Sunday, April 4th, 2010

Caveat emptor is Latin for “Buyer, beware!”  Because of the history behind the phrase, it really means a bit more than that, which is one reason I used the Latin instead of just saying it in English the first time.

It means more in this post, too, because it aims both at lawyers seeking to grow their practices and people in trouble who might read a lawyer’s blog.  Among other things, I want to explain why I blog, what I hope to accomplish with my blog and, maybe, how that can help a few others out there avoid the money-traps set by snake-oil salesmen.

For starters, there’s more than one reason I blog; there’s more than one thing I hope to accomplish.

First off, let’s get one thing clear.  The primary reason I blog is that I can’t not blog.  I’ve been blogging about one thing or another since before it was called blogging; since before there was blogging software.  I maintain several blogs.  I also keep a private journal.  Writing is just something I have to do, the way other people (well, actually, me, too!) have to breathe.

But that’s not the only reason I blog.  I also blog because I’ve learned that it’s a good way for people to learn a little bit about me.  I blog here (i.e., on a law blog) because it gives people a chance to think about what kind of lawyer I might be.  Folks can learn a little bit about my philosophy, my attitude, my approach — and they might get the idea that I know a thing or two about what I’m doing.

That surely couldn’t hurt.

This is where it starts to shade into what I hope to accomplish by blogging.  In a way, what I want to accomplish, while not exactly identical to why I blog, is closely related, like the flip side of the coin, so to speak.  You can’t have heads without tails; while the designs on each side may be different, it’s still one coin.

What I hope primarily to accomplish is to get the monkey off my back.  As I said, I have to write.  Already I chafe at the fact that doing my job, being a criminal defense lawyer in Fresno, California, keeps me from writing as often as I’d like.

I’d also like to engage people — both attorneys and non-attorneys — so that I can learn from their input, although I’ve been somewhat less successful at that. When I’m incredibly lucky, one of my posts will inspire someone else to blog, but I’ve yet to stimulate much discussion on my own blogs the way some of the better bloggers, like Scott Greenfield, do.

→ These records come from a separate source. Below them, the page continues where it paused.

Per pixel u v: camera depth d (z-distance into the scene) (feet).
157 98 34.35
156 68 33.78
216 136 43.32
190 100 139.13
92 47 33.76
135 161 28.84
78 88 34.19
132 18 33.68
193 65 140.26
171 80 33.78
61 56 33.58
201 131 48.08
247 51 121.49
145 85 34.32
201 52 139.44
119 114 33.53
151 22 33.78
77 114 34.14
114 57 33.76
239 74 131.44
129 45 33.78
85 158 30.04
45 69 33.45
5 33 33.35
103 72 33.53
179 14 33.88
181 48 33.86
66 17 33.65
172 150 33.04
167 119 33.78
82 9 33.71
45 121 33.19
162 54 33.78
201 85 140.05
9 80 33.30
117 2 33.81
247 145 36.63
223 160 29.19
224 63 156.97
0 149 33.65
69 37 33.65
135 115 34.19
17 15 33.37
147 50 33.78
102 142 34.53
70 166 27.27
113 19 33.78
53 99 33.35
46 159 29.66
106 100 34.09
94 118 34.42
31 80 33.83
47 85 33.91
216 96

Continuing the “other side of the coin” motif, I hope to help others learn, when they’re trying to find a lawyer, whether I seem to be the lawyer for them.  Many people are regular readers of my blog, but most people here find me by googling “Fresno criminal lawyer” or “Fresno criminal attorney,” or some similar phrase.  They’re seeking an attorney to help with a specific problem.

That’s why I — unabashedly — occasionally include phrases in some of my posts, like I did in the last paragraph, that I hope will help people seeking a criminal defense attorney find me.  Because one of the things I hope to accomplish by blogging is to attract potential clients.  It’s not the only thing; it’s not the primary thing; it’s one of the things.  As I said, I’d blog even if that didn’t happen, but I don’t ignore the fact that people coming to my office frequently tell me they found me because of my blog and because after reading a few articles on my blog, I seemed like the kind of attorney they wanted fighting for them.

Something else I should say about the blogging for clients thing: If you blog primarily for clients, you’re less likely to get them.  It’s like the old adage “do what you love, the money will follow.”  If your goal is to get rich, you usually don’t achieve it just by trying to get rich; you do something you can be committed to doing.  Your commitment is what pays off.

This is just another version of the message that Scott Greenfield, Brian Tannebaum, and myriad other blogging and Twitter-using lawyers try to communicate.  Blogging won’t make you a better lawyer.  (There’s an argument that can help you to be a better lawyer, but I’m not going to make it here.  And to the extent it helps, it only does so in a minor way; certainly not enough to justify blogging if being a better lawyer is your only goal.)  Anyone who thinks it will already has more problems than this article is going to fix.

So why did I include “caveat emptor” in the title of this post?  Because — not surprisingly to anyone who knows me — I found inspiration for this article while reading some other blogs.  Jamison Koehler wrote a post about how he was “Disenchanted with Avvo.” And Michael Matlock, writing on The Matlock Blog, wrote a sad commentary on so-called “superlawyers” in his article, “This Is What It Means To Be Super?”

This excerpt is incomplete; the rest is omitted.